Я его жалею как брата, Фатима. Куда ему любить, у него же не то что голова – волосы в носу и те седые! Уши за семьдесят лет огромные отросли, как грибы. А может, зря жалею. Может, оттого он и сильный такой до сих пор, что любовь его держит. Не ест, не спит уже которую неделю, а силища – прежняя. Самый сильный в эшелоне…
Деев шагает ходко, только хворост под башмаками хрустит. От этого быстрого движения, и от яркого солнца, и от близости дорогого человека такая вдруг внутри образуется смелость, что он говорит из самого сердца – все говорит, до последнего.
Наверное, и я влюблен в тебя. Только чувство это чистое – чище не бывает, поверь. Назвал бы другим словом, да не нахожу. Хочу на коленях перед тобой стоять и обнимать. Хочу лицом в тебя упасть и дышать тобой. И чтобы ты меня по голове гладила, как нынче утром. А больше мне от тебя ничего не надо…
Саксаульные кроны жидкие, метелками, и оттого тень в роще тоже жидкая – падает на лицо женщины легкими серыми штрихами и тотчас исчезает. Деев любуется этой мимолетной игрой, на ходу неотрывно глядя Фатиме в лицо, до того осмелел. А ноги несут сами, не спотыкаются и не скользят.
Смотрю на тебя – и хорошо мне, Фатима. Когда ребенка какого-нибудь по макушке треплешь – будто меня. Когда Кукушонка тетешкаешь и к груди прижимаешь – будто меня. Все, что ты делаешь и что говоришь, – будто для меня. А когда голову наклоняешь, то все твои сединки в проборе видно, – и такие они красивые, что пальцем тронуть хочется.

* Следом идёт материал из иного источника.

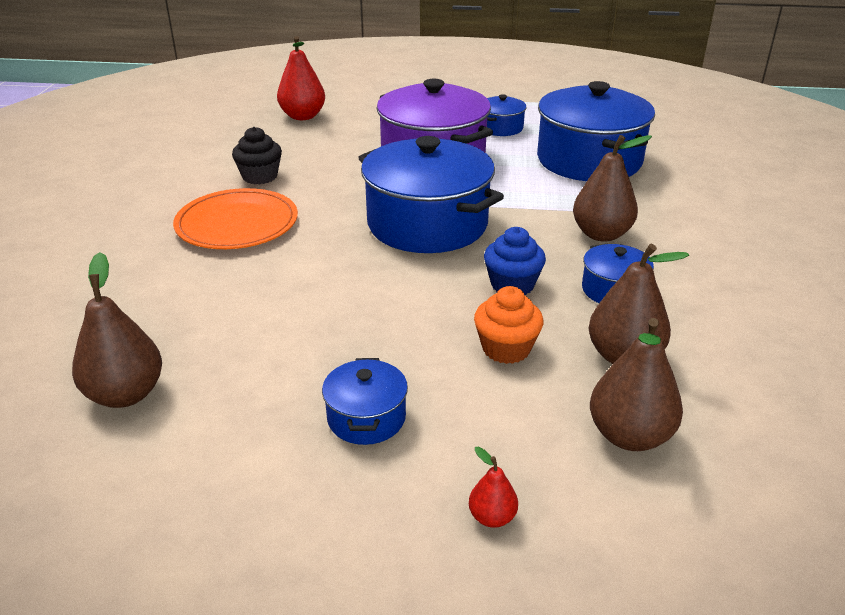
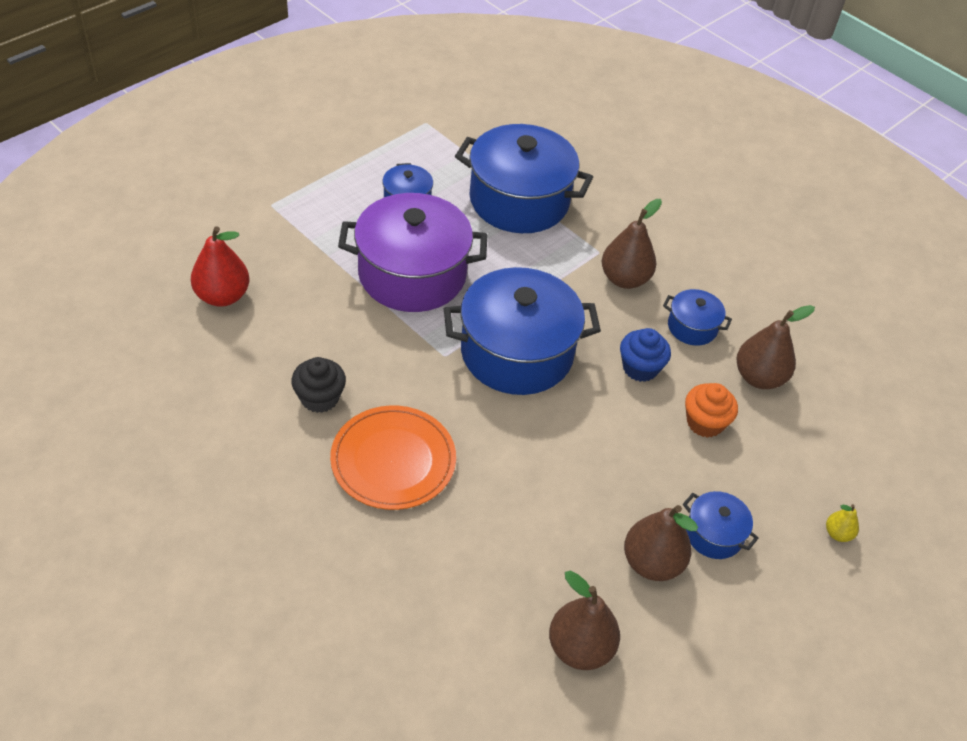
camera: 55 degrees left, 15 degrees up
(492, 517) = (837, 533): red pear -> yellow pear
(629, 436) = (824, 431): brown pear -> brown pear (652, 563)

Маленькая ты. Уж на что я невысокий, а и для меня ты – маленькая. Поднял бы на руки и нес. Наверное, и дед о том же мечтает, когда вслед тебе смотрит: рядом с ним ты и вовсе синица возле медведя, он тебя на одном плече унесет…
Саксаульная толпа приседает, редеет – деревья мельчают и разбегаются друг от друга, все дальше. Вот уже и опушку видать.
Думаешь, юбочник я и сволочь последняя, если в постели с одной женщиной кувыркаюсь, а слова нежные другой говорю? Нет, не так все, Фатима. Не сволочь, а большой дурак. Когда Белую обнимаю – и о ней, и о тебе думаю. В одно и то же время – о двоих. И в самую горячую свою минуту никого другого в сердце иметь не могу – только женщину, которую обнимаю, и тебя. Вас двоих.